Getting to Carnegie Hall? Natural-born Talent or Deliberate Practice?




An interesting debate about the respective roles of natural talent vs. deliberate practice rages among those interested in the origins of high-achieving individuals.  A 2014 NY Times article titled How Do You Get to Carnegie Hall?  Talent! explores this debate and leans toward the in-born talent side of the discussion.  In so many ways, this debates seems as misguided and as obsolete as the ancient Nature vs. Nurture debate in human development.  Well, in fact, it is this same debate, looked at from one particular perspective, extraordinary achievement.
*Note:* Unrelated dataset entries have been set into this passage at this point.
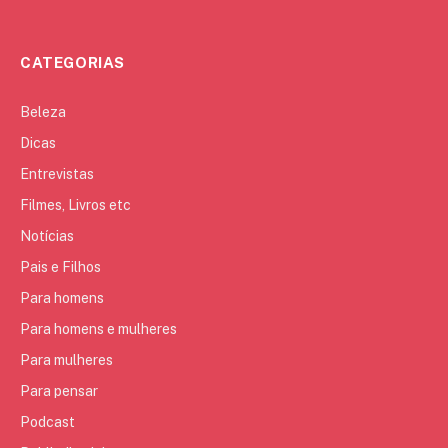
CATEGORIAS
Beleza
Dicas
Entrevistas
Filmes, Livros etc
Notícias
Pais e Filhos
Para homens
Para homens e mulheres
Para mulheres
Para pensar
Podcast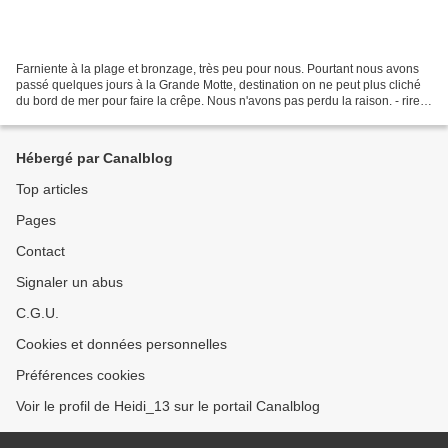
Farniente à la plage et bronzage, très peu pour nous. Pourtant nous avons
passé quelques jours à la Grande Motte, destination on ne peut plus cliché
du bord de mer pour faire la crêpe. Nous n'avons pas perdu la raison. - rires
- L'objectif de ce séjour...
Hébergé par Canalblog
Top articles
Pages
Contact
Signaler un abus
C.G.U.
Cookies et données personnelles
Préférences cookies
Voir le profil de Heidi_13 sur le portail Canalblog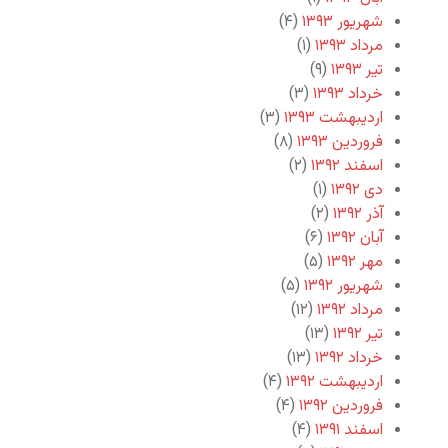
شهریور ۱۳۹۳
(۴)
مرداد ۱۳۹۳
(۱)
تیر ۱۳۹۳
(۹)
خرداد ۱۳۹۳
(۳)
اردیبهشت ۱۳۹۳
(۳)
فروردین ۱۳۹۳
(۸)
اسفند ۱۳۹۲
(۲)
دی ۱۳۹۲
(۱)
آذر ۱۳۹۲
(۲)
آبان ۱۳۹۲
(۶)
مهر ۱۳۹۲
(۵)
شهریور ۱۳۹۲
(۵)
مرداد ۱۳۹۲
(۱۲)
تیر ۱۳۹۲
(۱۳)
خرداد ۱۳۹۲
(۱۳)
اردیبهشت ۱۳۹۲
(۴)
فروردین ۱۳۹۲
(۴)
اسفند ۱۳۹۱
(۴)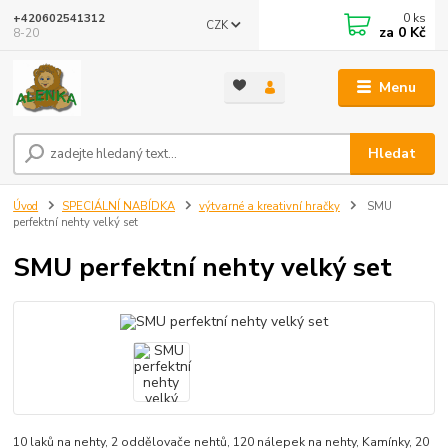
0
ks
+420602541312
CZK
za
0 Kč
8-20
Menu
Hledat
Úvod
SPECIÁLNÍ NABÍDKA
výtvarné a kreativní hračky
SMU
perfektní nehty velký set
SMU perfektní nehty velký set
10 laků na nehty, 2 oddělovače nehtů, 120 nálepek na nehty, Kamínky, 20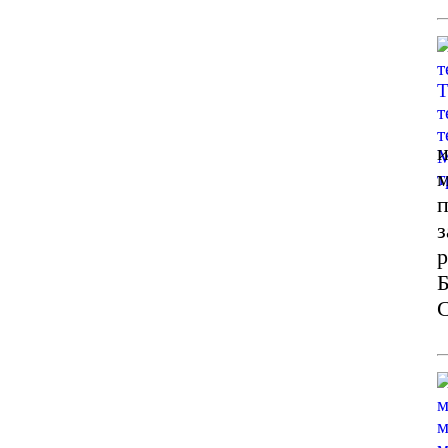
и
м
п
з
р
Б
С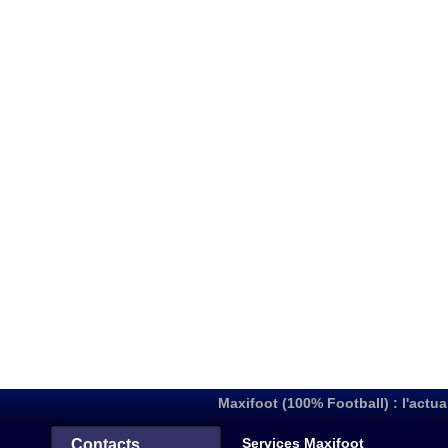
Maxifoot (100% Football) : l'actua
Services Maxifoot
Contacts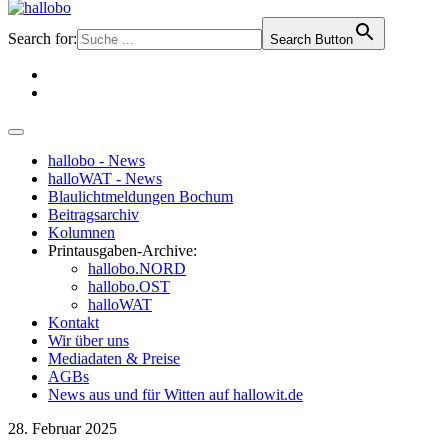
Search for:
Search Button
hallobo - News
halloWAT - News
Blaulichtmeldungen Bochum
Beitragsarchiv
Kolumnen
Printausgaben-Archive:
hallobo.NORD
hallobo.OST
halloWAT
Kontakt
Wir über uns
Mediadaten & Preise
AGBs
News aus und für Witten auf hallowit.de
28. Februar 2025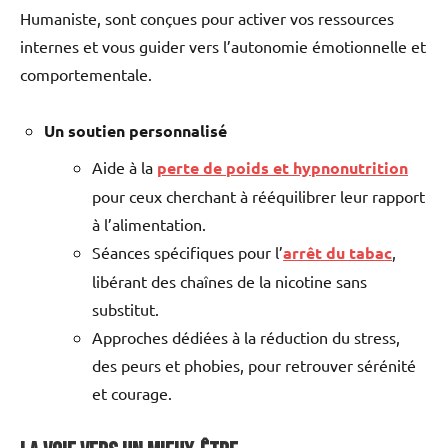
Humaniste, sont conçues pour activer vos ressources
internes et vous guider vers l’autonomie émotionnelle et
comportementale.
Un soutien personnalisé
Aide à la
perte de poids et hypnonutrition
pour ceux cherchant à rééquilibrer leur rapport
à l’alimentation.
Séances spécifiques pour l’
arrêt du tabac
,
libérant des chaînes de la nicotine sans
substitut.
Approches dédiées à la réduction du stress,
des peurs et phobies, pour retrouver sérénité
et courage.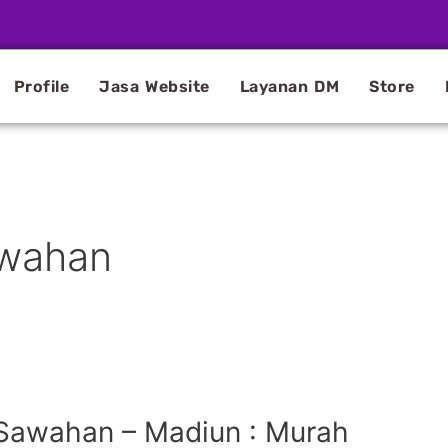
Profile
Jasa Website
Layanan DM
Store
awahan
 Sawahan – Madiun : Murah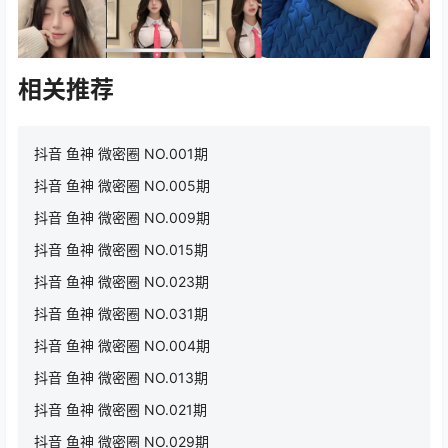
相关推荐
抖音 鱼神 微密圈 NO.001期
抖音 鱼神 微密圈 NO.005期
抖音 鱼神 微密圈 NO.009期
抖音 鱼神 微密圈 NO.015期
抖音 鱼神 微密圈 NO.023期
抖音 鱼神 微密圈 NO.031期
抖音 鱼神 微密圈 NO.004期
抖音 鱼神 微密圈 NO.013期
抖音 鱼神 微密圈 NO.021期
抖音 鱼神 微密圈 NO.029期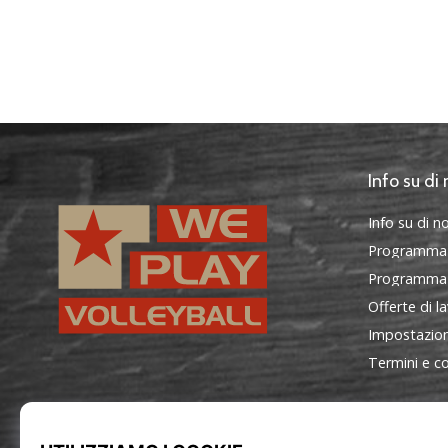
Info su di 
Info su di no
Programma
Programma d
Offerte di l
Impostazion
Termini e co
WePlayVolleyball.it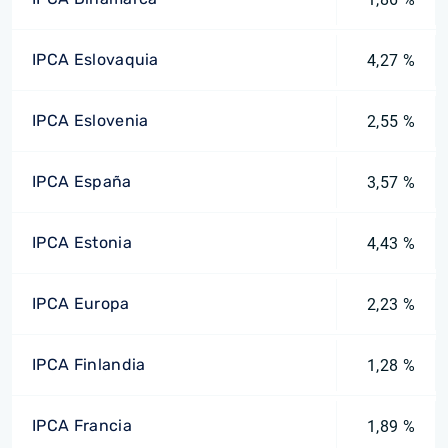
IPCA Eslovaquia
4,27 %
IPCA Eslovenia
2,55 %
IPCA España
3,57 %
IPCA Estonia
4,43 %
IPCA Europa
2,23 %
IPCA Finlandia
1,28 %
IPCA Francia
1,89 %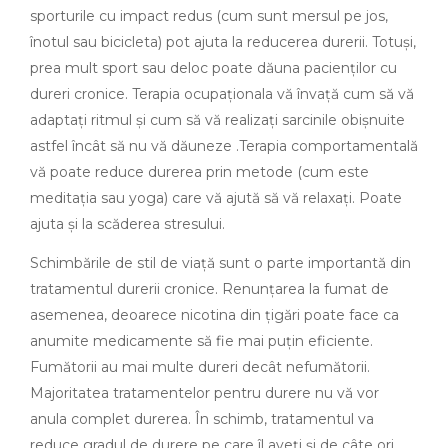
sporturile cu impact redus (cum sunt mersul pe jos,
înotul sau bicicleta) pot ajuta la reducerea durerii. Totuși,
prea mult sport sau deloc poate dăuna pacienților cu
dureri cronice. Terapia ocupaționala vă învață cum să vă
adaptați ritmul și cum să vă realizați sarcinile obișnuite
astfel încât să nu vă dăuneze .Terapia comportamentală
vă poate reduce durerea prin metode (cum este
meditația sau yoga) care vă ajută să vă relaxați. Poate
ajuta și la scăderea stresului.
Schimbările de stil de viață sunt o parte importantă din
tratamentul durerii cronice. Renunțarea la fumat de
asemenea, deoarece nicotina din țigări poate face ca
anumite medicamente să fie mai puțin eficiente.
Fumătorii au mai multe dureri decât nefumătorii.
Majoritatea tratamentelor pentru durere nu vă vor
anula complet durerea. În schimb, tratamentul va
reduce gradul de durere pe care îl aveți și de câte ori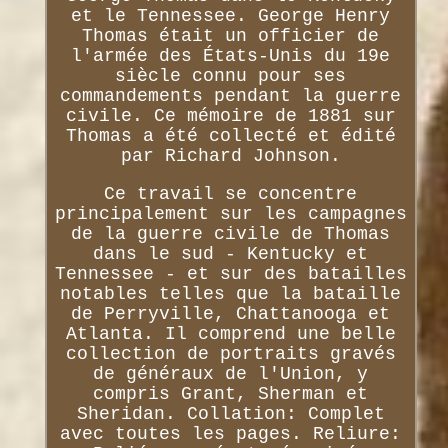
et le Tennessee. George Henry
Thomas était un officier de
l'armée des États-Unis du 19e
siècle connu pour ses
commandements pendant la guerre
civile. Ce mémoire de 1881 sur
Thomas a été collecté et édité
par Richard Johnson.
Ce travail se concentre
principalement sur les campagnes
de la guerre civile de Thomas
dans le sud - Kentucky et
Tennessee - et sur des batailles
notables telles que la bataille
de Perryville, Chattanooga et
Atlanta. Il comprend une belle
collection de portraits gravés
de généraux de l'Union, y
compris Grant, Sherman et
Sheridan. Collation: Complet
avec toutes les pages. Reliure:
As I read the discussion of nature vs. nurture, genes vs. environment in biology, the scientific community has come to a consensus that not only are both factors essential, there are large interaction effects between them.  For example, certain environmental factors are known to turn on certain genes so that they are expressed.  How can this not be true in the cases of talent vs. practice?

It is hard to make the argument that it is possible to reach the highest levels of performance in a significant field today without considerable deliberate practice. K.A. Ericsson, the researcher whose famous study resulted in what has become known as the "10,000 hour" principle, defines deliberate practice as focused time spent with a teacher or coach, or working hard on mastering progressively difficult steps or phases in the skill.  Michael Jordan spending hours shooting free-throws alone in the gym counts.  Just shooting causal hoops with friends does not.